# Video Runtime Config

Driving-video pipelines combine CPU-side ffmpeg UDFs with GPU-side AI FUNC
multi-modal model calls. They do not require a special session image
(unlike the audio ASR path), but they do depend on properly-scoped GPU
quota and OSS role.

## Session creation

```python
import os

import dotenv
from odps import ODPS
from odps import options as odps_options
from maxframe.session import new_session

dotenv.load_dotenv()

o = ODPS(
    access_id=os.environ["ODPS_ACCESS_ID"],
    secret_access_key=os.environ["ODPS_ACCESS_KEY"],
    project=os.environ["ODPS_PROJECT"],
    endpoint=os.environ["ODPS_ENDPOINT"],
)

# Required only when the job calls `read_odps_model` (image-labeling /
# embedding stages). Apply the catalog endpoint to the PyODPS global
# option -- it is consulted by both the explicit `read_odps_model` call
# and the in-operator `ODPS.from_global()` paths, so this single line
# works in DataWorks, local, ECS, and production runners.
odps_options.catalog.endpoint = f"http://{o.get_catalog_host()}"

session = new_session(o)
print(f"Logview: {session.get_logview_address()}")
```

No `major_version` should be set unless the customer explicitly requires
a non-default channel.

## Required env vars

| Env var            | Purpose                                                   |
|--------------------|-----------------------------------------------------------|
| `ODPS_ACCESS_ID`   | ODPS auth                                                                |
| `ODPS_ACCESS_KEY`  | ODPS auth                                                                |
| `ODPS_PROJECT`     | Default project for `read_odps_table` / `to_odps_table`                  |
| `ODPS_ENDPOINT`    | Region-specific MaxCompute endpoint                                      |
| `OSS_ROLE_ARN`     | STS role used by frame-extraction `with_fs_mount`                        |
| `OSS_ACCESS_KEY_ID` / `OSS_ACCESS_KEY_SECRET` | Required by `cp.image(..., storage_options=...)` so the AI FUNC inference service can fetch OSS URLs (`role_arn` is not honored on the AI FUNC path) |
| `MODEL_PROJECT`    | Usually `bigdata_public_modelset` for Aliyun-hosted managed models       |

The catalog endpoint is derived at runtime from `o.get_catalog_host()`
and applied to `odps_options.catalog.endpoint` -- not an env var.

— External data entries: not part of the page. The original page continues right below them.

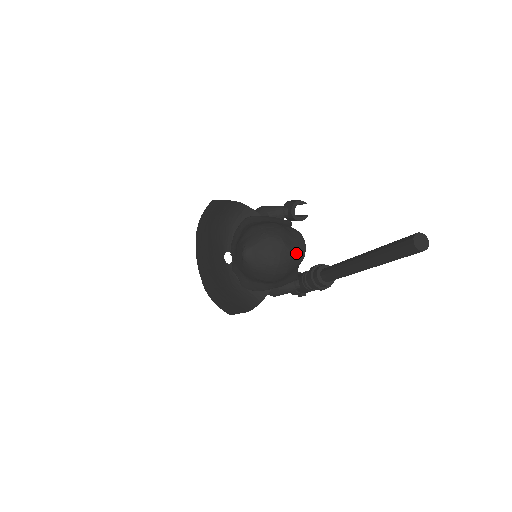
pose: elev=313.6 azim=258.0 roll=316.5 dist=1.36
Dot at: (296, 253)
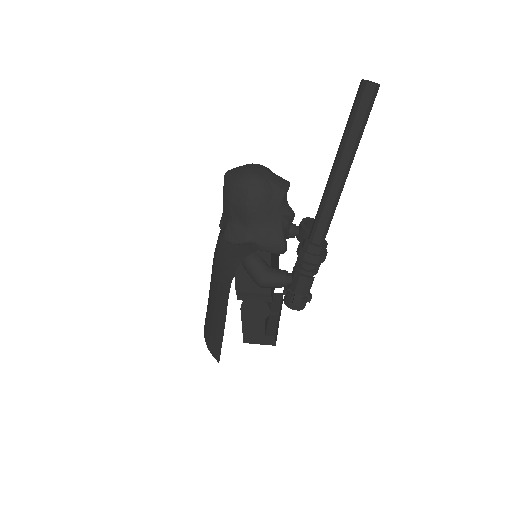
Dot at: (276, 180)
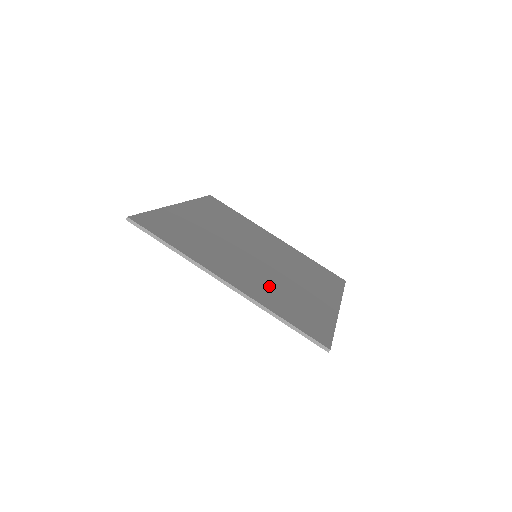
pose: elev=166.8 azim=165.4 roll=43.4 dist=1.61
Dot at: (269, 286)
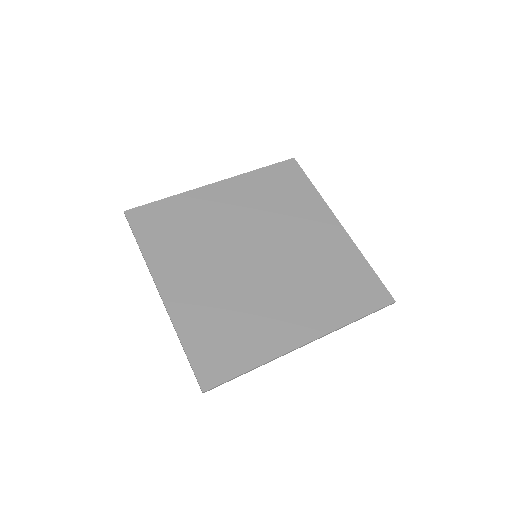
Dot at: (217, 302)
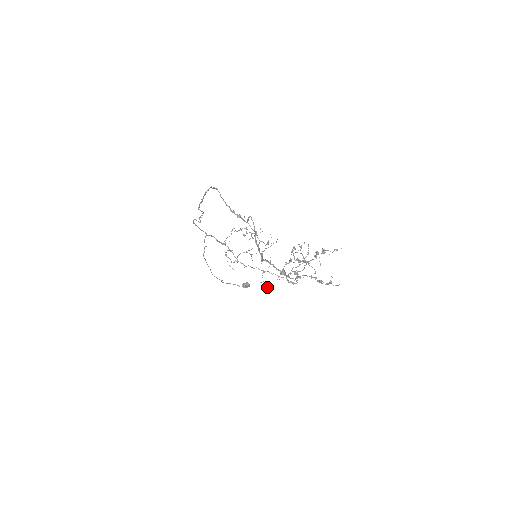
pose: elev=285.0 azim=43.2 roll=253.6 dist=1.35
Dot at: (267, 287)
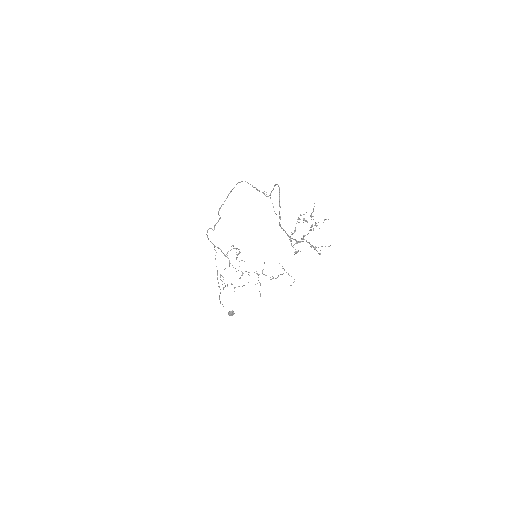
Dot at: occluded
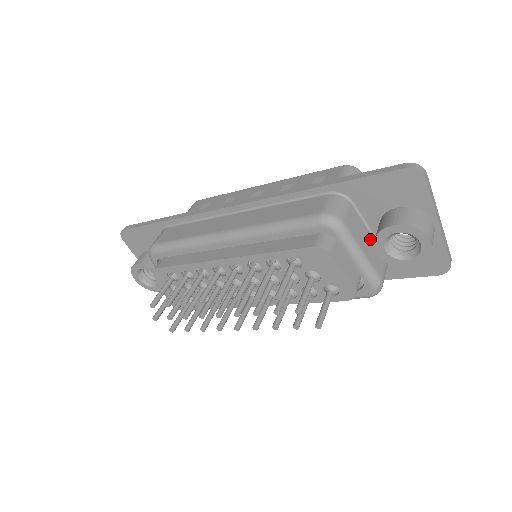
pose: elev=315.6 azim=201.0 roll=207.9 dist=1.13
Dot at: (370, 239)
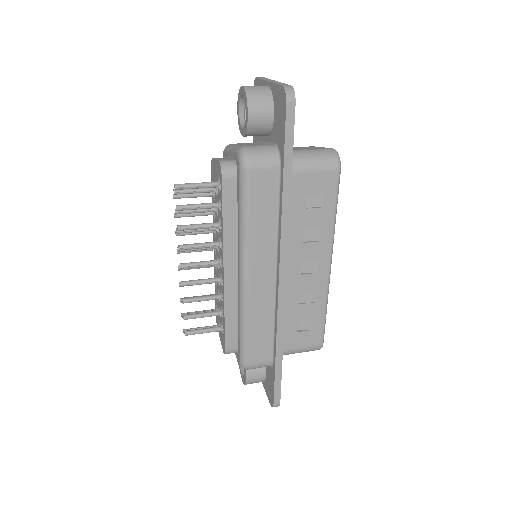
Dot at: occluded
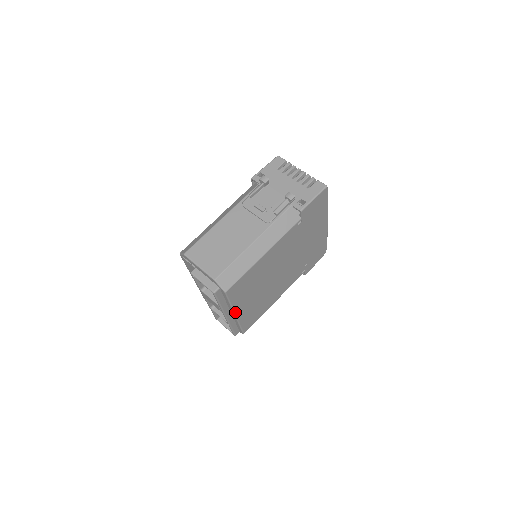
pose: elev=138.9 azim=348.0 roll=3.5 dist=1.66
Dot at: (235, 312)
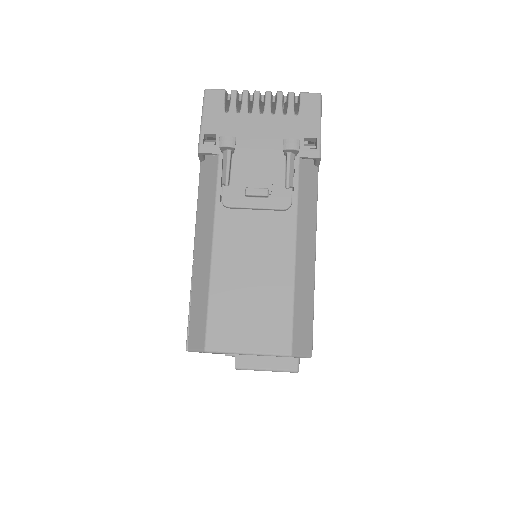
Dot at: occluded
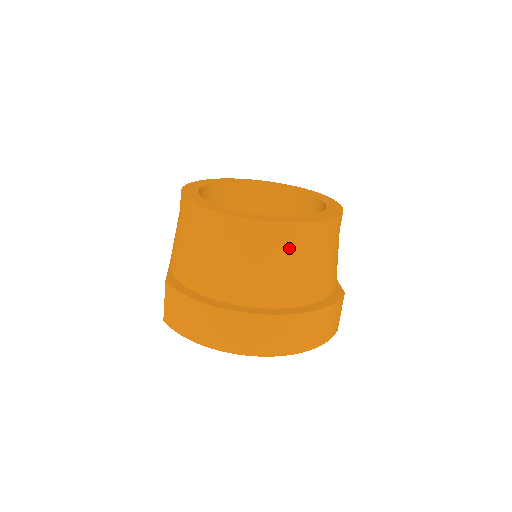
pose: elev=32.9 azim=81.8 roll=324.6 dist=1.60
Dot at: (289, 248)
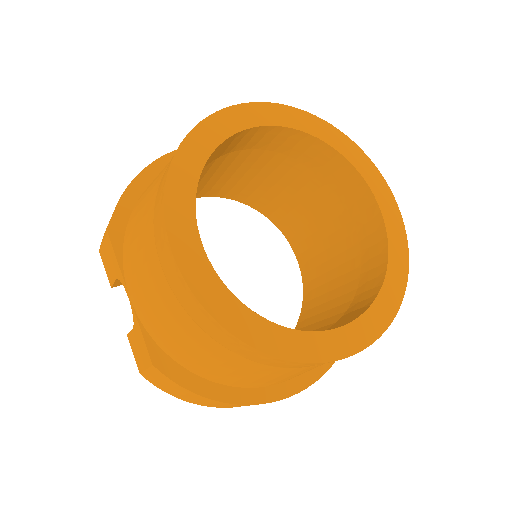
Dot at: occluded
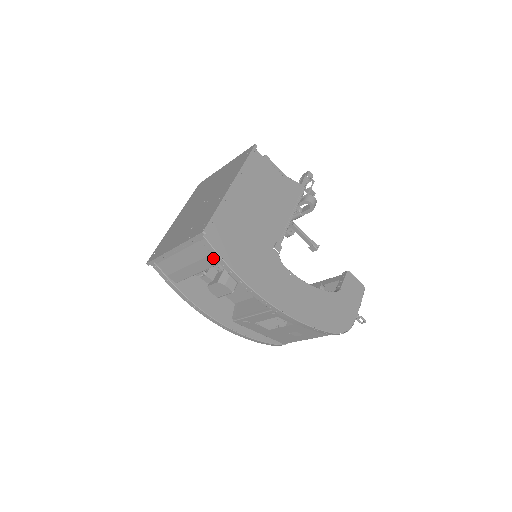
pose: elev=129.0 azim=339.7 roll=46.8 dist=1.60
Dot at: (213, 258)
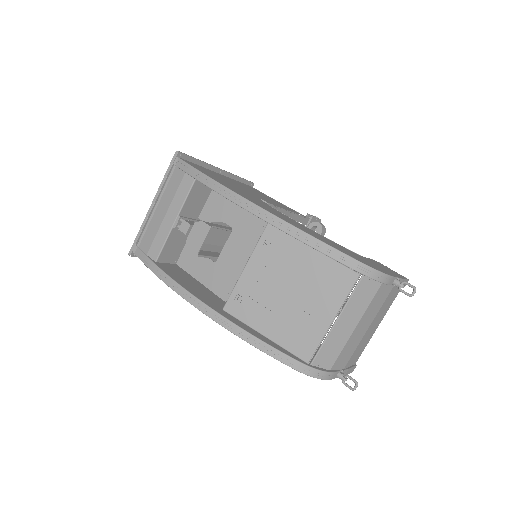
Dot at: (187, 179)
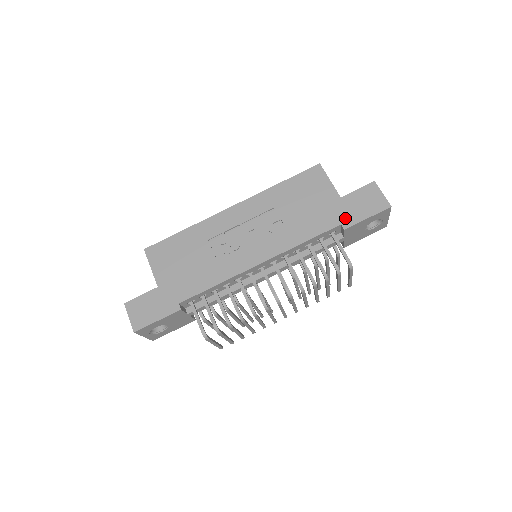
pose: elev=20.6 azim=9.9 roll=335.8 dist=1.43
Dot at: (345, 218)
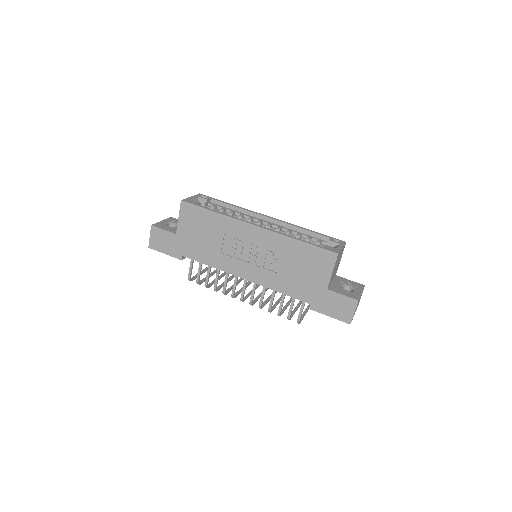
Dot at: (316, 303)
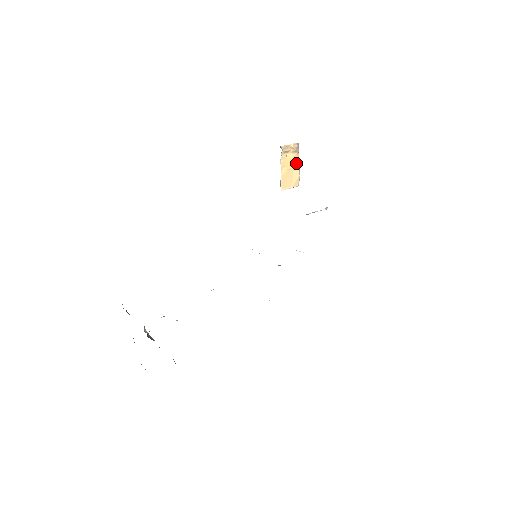
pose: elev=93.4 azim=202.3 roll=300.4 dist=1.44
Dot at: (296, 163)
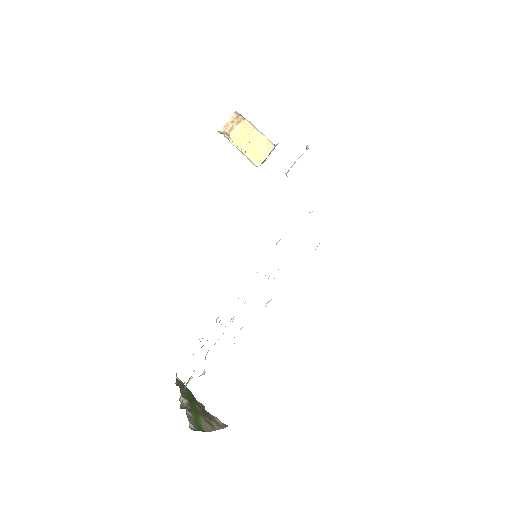
Dot at: (251, 130)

See
[ai_func_calls.md](ai_func_calls.md) for the per-region catalog
endpoint table when `get_catalog_host()` is unavailable.
| `OSS_ROOT`         | OSS prefix being mounted (no trailing slash)              |
| `OSS_MOUNT_PATH`   | Local mount target inside rund container, e.g. `/mnt/...` |
| `MODEL_PROJECT`    | ODPS project hosting the AI FUNC model resources          |
| `VLM_MODEL`        | Multi-modal model name in the catalog (labeling)          |
| `EMBEDDING_MODEL`  | Text or multi-modal embedding model name                  |
| `EMBEDDING_DIM`    | Output dimension when text embedding is requested         |

`MODEL_PROJECT` must come from the customer; do not default it (though
`bigdata_public_modelset` is the conventional public managed-model
project for Aliyun-hosted Qwen-VL family). AI FUNC is MaxFrame's
built-in Bailian inference; no GPU quota is needed on this path —
`GPU_QUOTA` is NOT a required env for this skill.

## Dataframe-side options

When the pipeline reads ODPS tables that need partition pushdown or
specific session settings, externalize them too:

```python
from maxframe.config import options

options.sql.enable_mcqa = False   # default for non-ASR jobs
options.dag.settings = {"engine_order": ["MCSQL", "DPE", "SPE"]}
# Drop both blocks unless the customer asks for engine ordering or MCQA toggling.
```

For driving-video pipelines the defaults are usually fine — only emit
the block when the customer asks for tuning.

## Quota wiring

- Frame-extraction UDF: CPU/memory via `@with_running_options(engine="dpe", cpu=..., memory=...)`.
- **AI FUNC stages (`model.generate` / `model.embed`)**: do NOT pass
  `gu_quota_name` / `inference_quota_name`. AI FUNC calls Aliyun's
  built-in Bailian inference; the operator manages its own
  service-side quota. Passing one of those keys triggers a
  `resolve_inference_quota` lookup that errors out. Use behavior
  knobs instead:
  `running_options={"enable_thinking": False, "enable_real_rpm_stats": True}`
  for generate; `{"enable_real_rpm_stats": True}` for embed
  (`enable_thinking` is generate-only). See ai_func_calls.md
  "Resource controls" for the full table.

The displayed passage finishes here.